Work to be completed: Report back every line in the data that includes the string "wire".

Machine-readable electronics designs
+===+
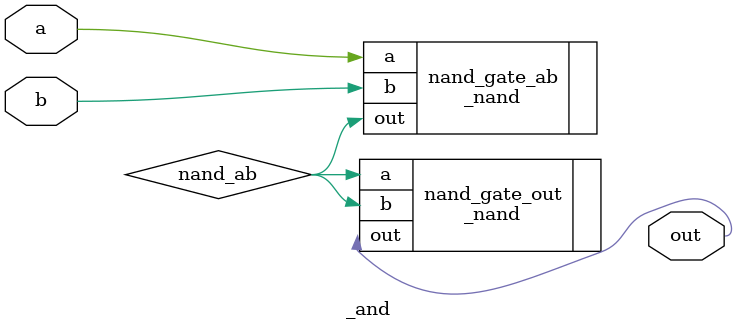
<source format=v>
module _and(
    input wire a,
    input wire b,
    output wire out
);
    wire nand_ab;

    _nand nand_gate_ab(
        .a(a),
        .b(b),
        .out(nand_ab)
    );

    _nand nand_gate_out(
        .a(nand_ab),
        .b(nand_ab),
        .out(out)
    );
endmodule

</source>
+===+
Solution to the problem:
    input wire a,
    input wire b,
    output wire out
    wire nand_ab;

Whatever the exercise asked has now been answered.